Law of Expediency
By Kevin Palmer
On November 17, 2016, The Georgia Court of Appeals decided the case of Bonner versus The State. The court reversed Bonner’s judgement, meaning the trial judge and district attorney were negligent. Bonner stole a car but entered a guilty plea to the charge of theft by receiving stolen property and was sentenced to 8 years, with 12 months to serve. The appeals court decision stated Georgia law specifies the person who stole property cannot be charged with theft by receiving the same stolen property.
Ignoring the appeals court decision, negligent district attorneys are still charging people who stole property with theft by receiving the same stolen property. This suggests prosecutors are leading grand juries to issue indictments on a charge that cannot be proven in court. Even worse, negligent defense attorneys go along and ill-advise clients to plead guilty to the baseless charge. This practice has led to several unjust sentences.
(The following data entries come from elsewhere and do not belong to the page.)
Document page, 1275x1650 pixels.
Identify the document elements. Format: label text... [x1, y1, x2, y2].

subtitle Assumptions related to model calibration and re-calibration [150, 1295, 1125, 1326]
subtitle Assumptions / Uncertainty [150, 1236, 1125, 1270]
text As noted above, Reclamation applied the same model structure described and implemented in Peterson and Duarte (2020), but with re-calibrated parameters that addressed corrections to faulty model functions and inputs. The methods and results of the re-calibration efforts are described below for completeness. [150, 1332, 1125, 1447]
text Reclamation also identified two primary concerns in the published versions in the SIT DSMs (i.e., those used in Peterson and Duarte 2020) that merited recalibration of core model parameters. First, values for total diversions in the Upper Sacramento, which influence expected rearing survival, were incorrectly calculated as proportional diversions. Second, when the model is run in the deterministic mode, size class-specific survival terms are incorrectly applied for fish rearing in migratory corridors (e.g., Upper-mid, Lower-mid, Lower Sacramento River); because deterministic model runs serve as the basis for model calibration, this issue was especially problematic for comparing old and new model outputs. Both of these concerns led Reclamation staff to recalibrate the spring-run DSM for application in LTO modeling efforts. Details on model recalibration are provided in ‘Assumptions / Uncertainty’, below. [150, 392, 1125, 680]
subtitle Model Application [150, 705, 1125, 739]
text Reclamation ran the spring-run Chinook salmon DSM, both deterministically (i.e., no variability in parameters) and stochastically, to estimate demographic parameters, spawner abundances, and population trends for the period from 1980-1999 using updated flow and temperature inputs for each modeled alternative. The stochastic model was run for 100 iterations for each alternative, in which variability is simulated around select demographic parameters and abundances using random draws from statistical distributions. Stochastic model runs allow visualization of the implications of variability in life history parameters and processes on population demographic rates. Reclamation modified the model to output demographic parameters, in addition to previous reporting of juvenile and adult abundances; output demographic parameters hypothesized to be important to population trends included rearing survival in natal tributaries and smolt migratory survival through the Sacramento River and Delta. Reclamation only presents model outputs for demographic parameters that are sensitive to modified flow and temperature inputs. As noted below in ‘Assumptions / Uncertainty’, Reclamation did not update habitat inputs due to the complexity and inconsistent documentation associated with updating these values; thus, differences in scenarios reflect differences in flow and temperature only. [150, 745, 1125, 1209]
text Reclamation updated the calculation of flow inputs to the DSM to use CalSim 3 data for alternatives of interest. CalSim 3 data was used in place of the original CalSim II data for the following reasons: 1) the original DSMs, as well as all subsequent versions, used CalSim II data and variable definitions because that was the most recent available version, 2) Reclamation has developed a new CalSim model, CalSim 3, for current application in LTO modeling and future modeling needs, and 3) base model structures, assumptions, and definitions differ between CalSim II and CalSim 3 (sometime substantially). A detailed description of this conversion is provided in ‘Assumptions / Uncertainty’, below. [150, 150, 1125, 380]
In 2017, an Augusta, Georgia teenager stole two handguns from two unlocked automobiles. Just like in the Bonner case, the district attorney charged the teen with two counts of theft by receiving stolen property which carried two 10-year sentences. The defense attorney went along and ill-advised the teen to plead guilty. In 2018, the teen was sentenced to a 20-year sentence.
To the detriment of society, several attorneys don’t practice rule of law, but law of expediency.